Escort Reviews in the US: Though there are several popular American venues for reviews, one site in particular (The Erotic Review, better known as TER) has established clear dominance in visibility and popularity. Its insistence upon assigning numbers to a provider’s appearance and the customer’s overall experience have led to lists of highest “ranked” escorts across the country and within each major city. Many escorts advertise with this information (“Ranked in the TOP TEN of escorts nationwide”) while even more advertise with encouragements to “check out my reviews.” Because reviews are such a large part of escort marketing in both urban and exurban areas of the States, escorts may solicit write-ups from clients, write their own positive ones under a fake account, incentivize good reviews with discounts, or even pay someone to praise them in review form. (Review writers for hire will often spam escort email accounts with their own rates.) Despite claims to the contrary, there is no fact-checking that goes into approving submitted reviews, and so false reviews are published with some regularity, both those portraying the escort positively and those attacking her as ugly, unpleasant, or dirty. There is no review board that prioritizes escort and client concerns equally; all are skewed to favor the client and escorts are often ignored or penalized for speaking out against rude customer attitudes, dangerous practices, or retaliatory reviews.

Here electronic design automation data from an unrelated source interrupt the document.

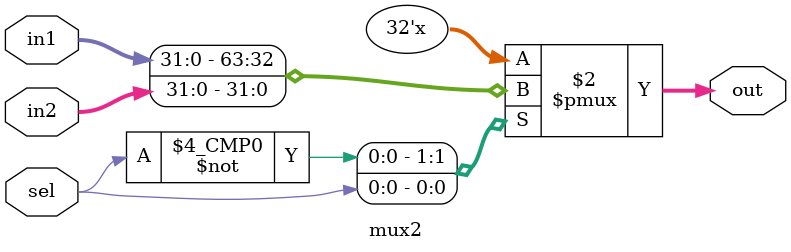
<source format=v>


module minsoc_onchip_ram_top ( 
  wb_clk_i, wb_rst_i, 
 
  wb_dat_i, wb_dat_o, wb_adr_i, wb_sel_i, wb_we_i, wb_cyc_i, 
  wb_stb_i, wb_ack_o, wb_err_o 
); 
 
// 
// Parameters 
//
parameter    adr_width = 13;		//Memory address width, is composed by blocks of aw_int, is not allowed to be less than 12
localparam    aw_int = 11;       	//11 = 2048
localparam    blocks = (1<<(adr_width-aw_int)); //generated memory contains "blocks" memory blocks of 2048x32 2048 depth x32 bit data

// 
// I/O Ports 
// 
input      wb_clk_i; 
input      wb_rst_i; 
 
// 
// WB slave i/f 
// 
input  [31:0]   wb_dat_i; 
output [31:0]   wb_dat_o; 
input  [31:0]   wb_adr_i; 
input  [3:0]    wb_sel_i; 
input      wb_we_i; 
input      wb_cyc_i; 
input      wb_stb_i; 
output     wb_ack_o; 
output     wb_err_o; 
 
// 
// Internal regs and wires 
// 
wire    we; 
wire [3:0]  be_i; 
wire [31:0]  wb_dat_o; 
reg    ack_we; 
reg    ack_re; 
// 
// Aliases and simple assignments 
// 
assign wb_ack_o = ack_re | ack_we; 
assign wb_err_o = wb_cyc_i & wb_stb_i & (|wb_adr_i[23:adr_width+2]);  // If Access to > (8-bit leading prefix ignored) 
assign we = wb_cyc_i & wb_stb_i & wb_we_i & (|wb_sel_i[3:0]); 
assign be_i = (wb_cyc_i & wb_stb_i) * wb_sel_i; 
 
// 
// Write acknowledge 
// 
always @ (negedge wb_clk_i or posedge wb_rst_i) 
begin 
if (wb_rst_i) 
    ack_we <= 1'b0; 
  else 
  if (wb_cyc_i & wb_stb_i & wb_we_i & ~ack_we) 
    ack_we <= #1 1'b1; 
  else 
    ack_we <= #1 1'b0; 
end 
 
// 
// read acknowledge 
// 
always @ (posedge wb_clk_i or posedge wb_rst_i) 
begin 
  if (wb_rst_i) 
    ack_re <= 1'b0; 
  else 
  if (wb_cyc_i & wb_stb_i & ~wb_err_o & ~wb_we_i & ~ack_re) 
    ack_re <= #1 1'b1; 
  else 
    ack_re <= #1 1'b0; 
end 

//Generic (multiple inputs x 1 output) MUX
localparam mux_in_nr = blocks;
localparam slices = adr_width-aw_int;
localparam mux_out_nr = blocks-1;

wire [31:0] int_dat_o[0:mux_in_nr-1];
wire [31:0] mux_out[0:mux_out_nr-1];

generate
genvar j, k;
	for (j=0; j<slices; j=j+1) begin : SLICES
		for (k=0; k<(mux_in_nr>>(j+1)); k=k+1) begin : MUX
			if (j==0) begin
				mux2 #
                (
                    .dw(32)
                ) 
                mux_int(
                    .sel( wb_adr_i[aw_int+2+j] ), 
                    .in1( int_dat_o[k*2] ),
				    .in2( int_dat_o[k*2+1] ), 
                    .out( mux_out[k] )
                );
			end
			else begin
				mux2 #
                (
                    .dw(32)
                ) 
                mux_int(
                    .sel( wb_adr_i[aw_int+2+j] ), 
				    .in1( mux_out[(mux_in_nr-(mux_in_nr>>(j-1)))+k*2] ), 
				    .in2( mux_out[(mux_in_nr-(mux_in_nr>>(j-1)))+k*2+1] ), 
				    .out( mux_out[(mux_in_nr-(mux_in_nr>>j))+k] )
                );
			end
		end
	end
endgenerate

//last output = total output
assign wb_dat_o = mux_out[mux_out_nr-1];

//(mux_in_nr-(mux_in_nr>>j)): 
//-Given sum of 2^i | i = x -> y series can be resumed to 2^(y+1)-2^x
//so, with this expression I'm evaluating how many times the internal loop has been run

wire [blocks-1:0] bank;
 
generate 
genvar i;
    for (i=0; i < blocks; i=i+1) begin : MEM

        assign bank[i] = wb_adr_i[adr_width+1:aw_int+2] == i;

        //BANK0
        minsoc_onchip_ram block_ram_0 ( 
            .clk(wb_clk_i), 
            .rst(wb_rst_i),
            .addr(wb_adr_i[aw_int+1:2]), 
            .di(wb_dat_i[7:0]), 
            .doq(int_dat_o[i][7:0]), 
            .we(we & bank[i]), 
            .oe(1'b1),
            .ce(be_i[0])
        ); 


        minsoc_onchip_ram block_ram_1 ( 
            .clk(wb_clk_i), 
            .rst(wb_rst_i),
            .addr(wb_adr_i[aw_int+1:2]), 
            .di(wb_dat_i[15:8]), 
            .doq(int_dat_o[i][15:8]), 
            .we(we & bank[i]), 
            .oe(1'b1),
            .ce(be_i[1])
        ); 

        minsoc_onchip_ram block_ram_2 ( 
            .clk(wb_clk_i), 
            .rst(wb_rst_i),
            .addr(wb_adr_i[aw_int+1:2]), 
            .di(wb_dat_i[23:16]), 
            .doq(int_dat_o[i][23:16]), 
            .we(we & bank[i]), 
            .oe(1'b1),
            .ce(be_i[2])
        ); 

        minsoc_onchip_ram block_ram_3 ( 
            .clk(wb_clk_i), 
            .rst(wb_rst_i),
            .addr(wb_adr_i[aw_int+1:2]), 
            .di(wb_dat_i[31:24]), 
            .doq(int_dat_o[i][31:24]), 
            .we(we & bank[i]), 
            .oe(1'b1),
            .ce(be_i[3])
        ); 

    end
endgenerate

endmodule 

module mux2(sel,in1,in2,out);

parameter dw = 32;

input sel;
input [dw-1:0] in1, in2;
output reg [dw-1:0] out;

always @ (sel or in1 or in2)
begin
	case (sel)
		1'b0: out = in1;
		1'b1: out = in2;
	endcase
end

endmodule

</source>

Though academics and civilian observers regularly treat reviews as an indoor work phenomenon, reviews are not limited to women advertising online or using indoor work spaces. For over a decade, men have traded review-type information online about street workers as well, even when they don’t know the woman’s name or regular location.

In Canada: Escort review sites are common in Canada, though it is possible to go through your entire career without using them. In big cities like Toronto, a hub for business travelers, using review boards to find an independent or agency escort is more common than in other parts of the country and many escorts use them as a marketing tool. In Ottawa, the capital, recommendation boards are also common, possibly because of the perceived privacy concerns of those involved in politics. In Vancouver and Calgary, smaller and less central cities, the boards contain a tight-knit community of reviewers and hobbyists, but men who travel there don’t seem to rely on reviews as heavily to find an escort.